(SUPPLIED RECORDS Opens)

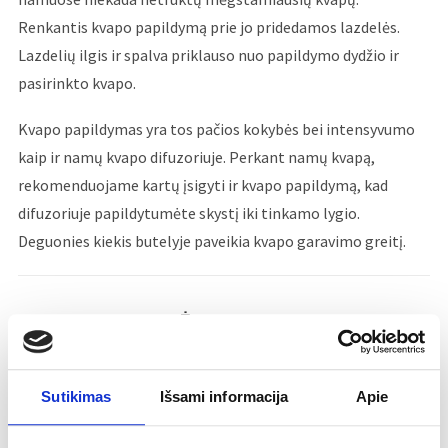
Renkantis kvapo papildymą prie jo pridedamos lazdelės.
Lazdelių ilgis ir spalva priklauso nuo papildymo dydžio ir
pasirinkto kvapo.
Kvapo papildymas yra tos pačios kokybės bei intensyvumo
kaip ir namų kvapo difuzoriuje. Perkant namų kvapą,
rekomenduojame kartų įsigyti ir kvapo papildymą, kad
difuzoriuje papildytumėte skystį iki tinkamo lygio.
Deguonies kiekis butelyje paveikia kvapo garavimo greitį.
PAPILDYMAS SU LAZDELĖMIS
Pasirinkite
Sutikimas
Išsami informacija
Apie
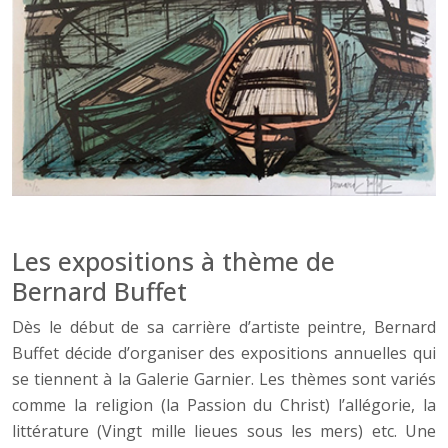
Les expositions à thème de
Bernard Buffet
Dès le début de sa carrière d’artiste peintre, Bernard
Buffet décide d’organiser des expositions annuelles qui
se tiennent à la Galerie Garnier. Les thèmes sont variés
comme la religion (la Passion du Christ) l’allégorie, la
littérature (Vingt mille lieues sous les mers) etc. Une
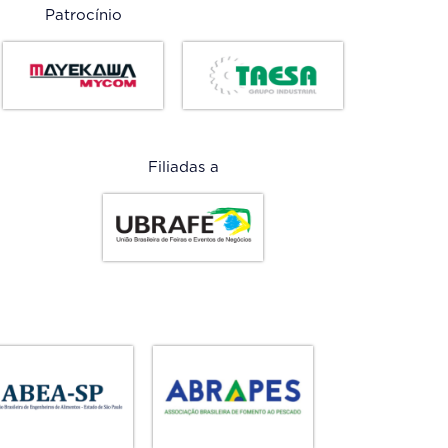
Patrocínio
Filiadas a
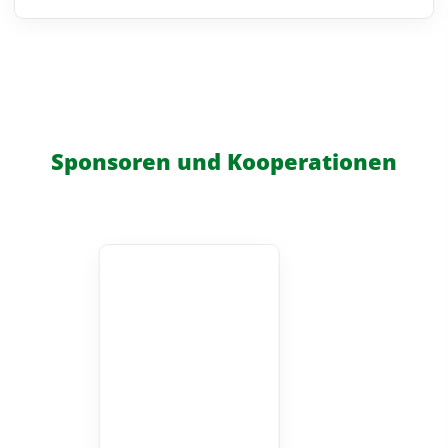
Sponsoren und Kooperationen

(SUPPLIED RECORDS Closes)
(SUPPLIED RECORDS Opens)

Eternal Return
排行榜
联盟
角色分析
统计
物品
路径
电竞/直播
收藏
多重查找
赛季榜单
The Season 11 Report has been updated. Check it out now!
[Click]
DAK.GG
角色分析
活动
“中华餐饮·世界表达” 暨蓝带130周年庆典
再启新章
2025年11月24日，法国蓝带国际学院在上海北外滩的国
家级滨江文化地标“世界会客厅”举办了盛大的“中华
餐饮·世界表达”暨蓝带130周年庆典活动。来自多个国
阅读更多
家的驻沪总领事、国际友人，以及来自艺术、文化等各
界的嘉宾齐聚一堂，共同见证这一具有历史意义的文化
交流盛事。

(SUPPLIED RECORDS Closes)
(SUPPLIED RECORDS Opens)

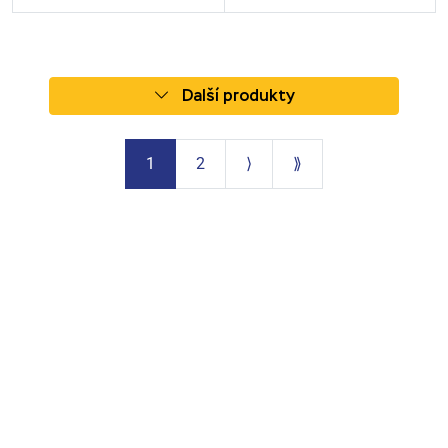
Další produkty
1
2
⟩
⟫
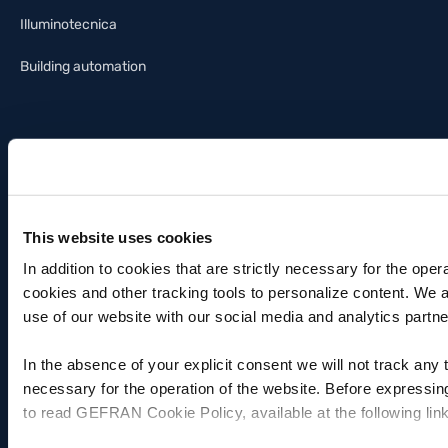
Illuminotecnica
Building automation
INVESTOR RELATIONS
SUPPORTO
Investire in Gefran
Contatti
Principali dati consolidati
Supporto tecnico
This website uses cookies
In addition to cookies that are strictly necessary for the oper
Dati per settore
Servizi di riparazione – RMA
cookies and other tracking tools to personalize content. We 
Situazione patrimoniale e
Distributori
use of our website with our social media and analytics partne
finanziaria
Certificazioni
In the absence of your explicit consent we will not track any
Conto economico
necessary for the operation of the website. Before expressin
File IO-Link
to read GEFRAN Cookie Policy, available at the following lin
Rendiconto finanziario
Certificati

(SUPPLIED RECORDS Closes)

◆ REQUEST ◆
Count the lines in the material above that contain the string "Buffet" and reply with the number only.

◆ TASK OUTPUT ◆
2